* Provided material *
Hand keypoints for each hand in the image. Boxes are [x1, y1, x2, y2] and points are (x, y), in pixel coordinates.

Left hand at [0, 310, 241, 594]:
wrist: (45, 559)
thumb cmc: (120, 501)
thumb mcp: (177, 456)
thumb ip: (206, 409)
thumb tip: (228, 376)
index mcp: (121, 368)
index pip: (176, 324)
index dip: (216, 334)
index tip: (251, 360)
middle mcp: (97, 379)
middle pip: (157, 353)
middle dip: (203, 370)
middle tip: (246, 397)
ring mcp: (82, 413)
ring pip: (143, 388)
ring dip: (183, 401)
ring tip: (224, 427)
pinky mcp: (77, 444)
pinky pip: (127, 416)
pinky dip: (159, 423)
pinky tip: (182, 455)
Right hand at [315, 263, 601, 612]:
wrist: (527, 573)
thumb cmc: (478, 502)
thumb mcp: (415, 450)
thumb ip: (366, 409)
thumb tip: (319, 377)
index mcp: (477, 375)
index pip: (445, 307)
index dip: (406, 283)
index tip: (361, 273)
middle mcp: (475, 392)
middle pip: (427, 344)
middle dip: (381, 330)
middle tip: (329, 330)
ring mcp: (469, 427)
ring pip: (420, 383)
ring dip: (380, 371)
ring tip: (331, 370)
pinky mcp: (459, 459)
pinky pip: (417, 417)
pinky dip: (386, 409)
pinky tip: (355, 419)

* Exercise directions *
Only one span is wanted. It runs from the first line of the listing through the line with "pinky pip: (127, 416)", and each line must match exactly.

* Exercise result *
Hand keypoints for each hand in the image. Boxes are [x1, y1, x2, y2] and points are (x, y), in pixel coordinates.

Left hand at [0, 310, 241, 594]:
wrist: (45, 559)
thumb cmc: (120, 501)
thumb mcp: (177, 456)
thumb ip: (206, 409)
thumb tip: (228, 376)
index mcp: (121, 368)
index pip: (176, 324)
index dip: (216, 334)
index tip: (251, 360)
middle mcp: (97, 379)
middle pip: (157, 353)
middle dip: (203, 370)
middle tip: (246, 397)
ring mcp: (82, 413)
ring pip: (143, 388)
ring dip: (183, 401)
ring tip: (224, 427)
pinky mcp: (77, 444)
pinky pip: (127, 416)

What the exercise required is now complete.